Top of INPUT DATA
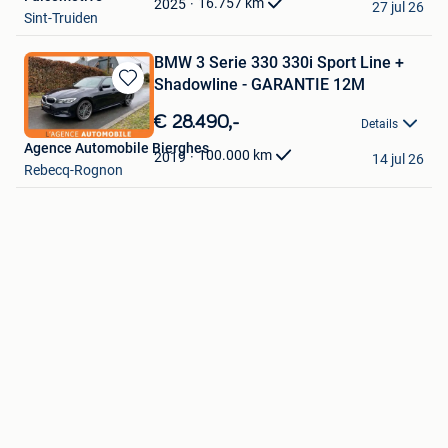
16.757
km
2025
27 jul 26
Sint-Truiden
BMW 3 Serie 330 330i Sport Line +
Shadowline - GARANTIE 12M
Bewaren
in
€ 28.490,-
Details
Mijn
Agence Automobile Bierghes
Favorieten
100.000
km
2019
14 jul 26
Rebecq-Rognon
Bottom of INPUT DATA
TASK REQUIREMENTS:
Reproduce the material word for word. Any pictures should be left out of the copy.

ANSWER TO THIS EXERCISE:
16.757
km
2025
27 jul 26
Sint-Truiden
BMW 3 Serie 330 330i Sport Line +
Shadowline - GARANTIE 12M
Bewaren
in
€ 28.490,-
Details
Mijn
Agence Automobile Bierghes
Favorieten
100.000
km
2019
14 jul 26
Rebecq-Rognon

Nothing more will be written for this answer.